Gdynia – A simple household product has the potential to destabilize the balance of naval power in the Baltic Sea. Two Cold War era Polish submarines, both of which had sunk immediately after their initial launch, were recently raised from the depths of the harbor at the northern Polish port of Gdynia.
While in dry dock, the screen doors of both boats, which Polish officials suspect were the cause of each sinking, were thoroughly sprayed and sealed with Flex Seal, a liquid rubber sealant guaranteed to “coat, seal, and stop leaks fast.”
Cost of each retrofit has been estimated at $19.99 per boat, which the Polish government will be paying off in 30-year treasury bonds.

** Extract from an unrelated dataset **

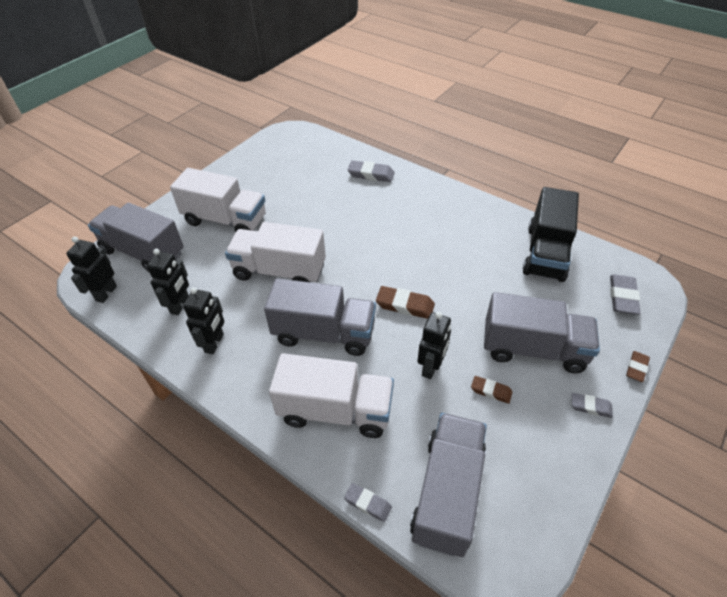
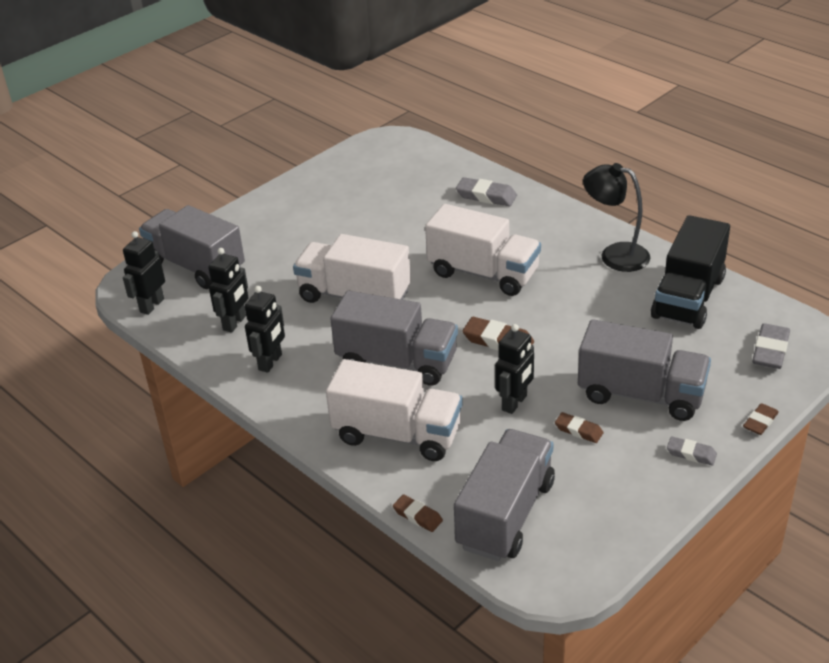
camera: 10 degrees right, 10 degrees down
white truck [170,168,266,232] -> white truck moved to [425,204,541,296]
grey eraser [344,483,392,522] -> brown eraser [393,495,443,532]
none -> black lamp [583,163,650,272]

The first sub is expected to be launched from its dry dock in Gdynia sometime next spring, with WWII hero Major Andrjez Wojciechowski, the Polish Air Force kamikaze pilot who managed to survive all 42 of his missions, sponsoring the boat.
Named the Zaloguj, which means “log” or “lump of wood,” the submarine will become the 632nd most advanced naval vessel stationed in European waters, right behind Romania’s fleet of circa 1890’s coal/oar-powered river patrol boats.
Major Wojciechowski has been a subject of an ongoing police investigation in recent weeks after his arrest for stealing free samples from a Krakow Costco; however, this controversy is not expected to affect his participation in the re-commissioning ceremony.
No timetable has yet to be set for the launching of second sub, the Ziemniak (“potato”) which is held up by hardline Polish nationalists who wish to re-launch the sub with its original, unsealed screen door configuration.